By the meeting's end, medical
experts were questioning not only the ring plan but also federal assertions
that the smallpox threat is low.
Dr. Kenneth I. Berns, president
of the Mount Sinai Medical Center in New York City, said he judged the
probability that Iraq possessed weaponized smallpox as "reasonably high"
and that Saddam Hussein would use such germs in a war against the United
States as "quite high."
"That's the confounding
issue that we all face," Dr. Berns told the forum, according to a transcript.
Frank public discussion
of the Iraqi threat, he added, "is absolutely essential."
In interviews, officials
of the Department of Health and Human Services declined to comment on
federal threat assessments but detailed wide contingency planning for
mass smallpox vaccinations.
On June 20, a federal panel
known as the Advisory Committee on Immunization Practices backed the
idea of immunizing some emergency workers before any attack. Experts
estimated that the immunizations would go to some 15,000 health care
and law enforcement workers who would be most likely to respond to a
biological attack and come in contact with victims.

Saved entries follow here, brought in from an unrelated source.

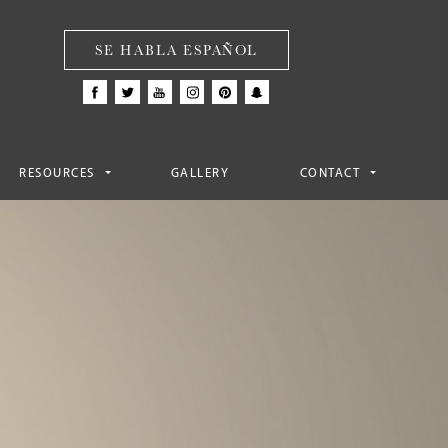
SE HABLA ESPAÑOL
RESOURCES
GALLERY
CONTACT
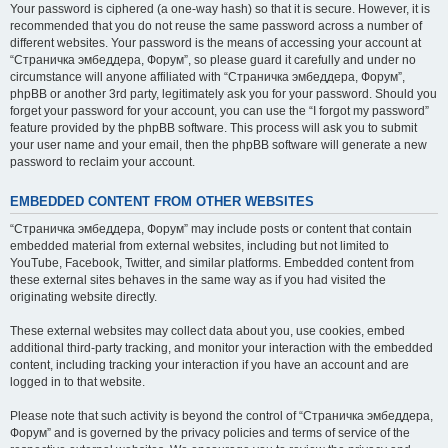
Your password is ciphered (a one-way hash) so that it is secure. However, it is
recommended that you do not reuse the same password across a number of
different websites. Your password is the means of accessing your account at
“Страничка эмбеддера, Форум”, so please guard it carefully and under no
circumstance will anyone affiliated with “Страничка эмбеддера, Форум”,
phpBB or another 3rd party, legitimately ask you for your password. Should you
forget your password for your account, you can use the “I forgot my password”
feature provided by the phpBB software. This process will ask you to submit
your user name and your email, then the phpBB software will generate a new
password to reclaim your account.
EMBEDDED CONTENT FROM OTHER WEBSITES
“Страничка эмбеддера, Форум” may include posts or content that contain
embedded material from external websites, including but not limited to
YouTube, Facebook, Twitter, and similar platforms. Embedded content from
these external sites behaves in the same way as if you had visited the
originating website directly.
These external websites may collect data about you, use cookies, embed
additional third-party tracking, and monitor your interaction with the embedded
content, including tracking your interaction if you have an account and are
logged in to that website.
Please note that such activity is beyond the control of “Страничка эмбеддера,
Форум” and is governed by the privacy policies and terms of service of the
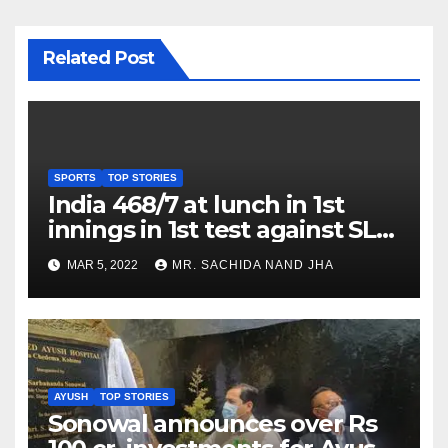
Related Post
SPORTS
TOP STORIES
India 468/7 at lunch in 1st
innings in 1st test against SL
as Jadeja scores 2nd test ton
MAR 5, 2022
MR. SACHIDA NAND JHA
AYUSH
TOP STORIES
Sonowal announces over Rs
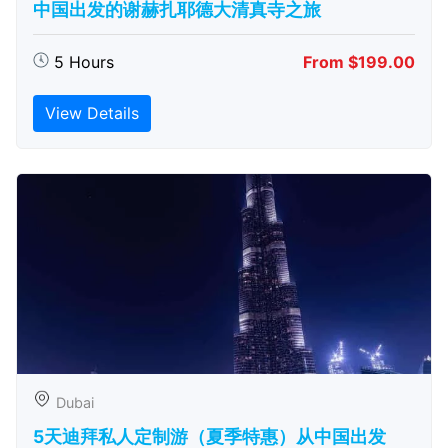
中国出发的谢赫扎耶德大清真寺之旅
5 Hours
From $199.00
View Details
Dubai
5天迪拜私人定制游（夏季特惠）从中国出发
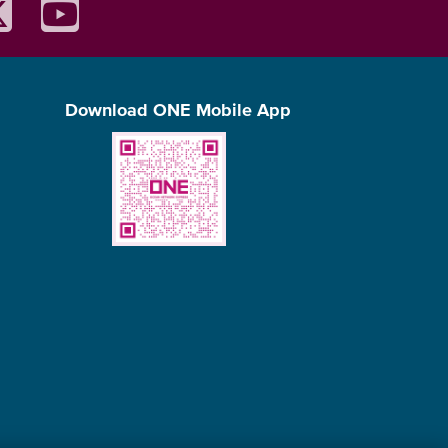
Download ONE Mobile App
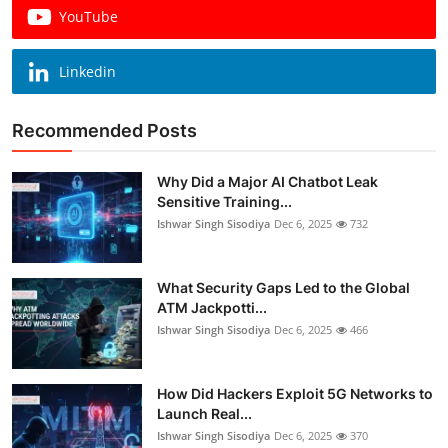
YouTube
Linkedin
Recommended Posts
Why Did a Major AI Chatbot Leak
Sensitive Training...
Ishwar Singh Sisodiya
Dec 6, 2025
732
What Security Gaps Led to the Global
ATM Jackpotti...
Ishwar Singh Sisodiya
Dec 6, 2025
466
How Did Hackers Exploit 5G Networks to
Launch Real...
Ishwar Singh Sisodiya
Dec 6, 2025
370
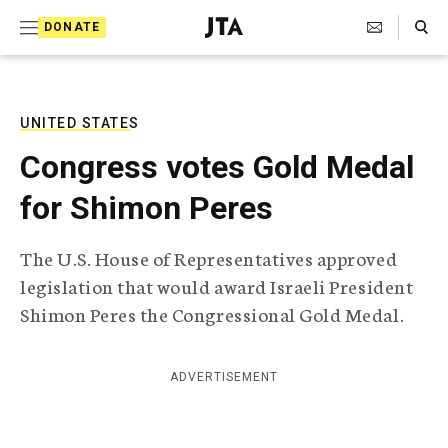
S
Search Toggle
DONATE
k
J
e
i
w
i
p
s
UNITED STATES
t
h
Congress votes Gold Medal
T
o
e
for Shimon Peres
c
l
e
o
g
The U.S. House of Representatives approved
r
n
legislation that would award Israeli President
a
t
p
Shimon Peres the Congressional Gold Medal.
h
e
i
n
c
ADVERTISEMENT
A
t
g
e
n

But Dr. Henderson, the health
department's senior adviser on bioterrorism, said the tentative new
plan was for many more to be vaccinated. "We could easily be at a half-million
without too much difficulty," he said.
Wide peacetime vaccinations,
he said, would help educate not only the nation's medical community
on the practical aspects of smallpox immunization but also the public.
If the peacetime group suffers
a couple of deaths, "there will be a lot of publicity and concern,"
Dr. Henderson said. "It's a question of how people are going to respond."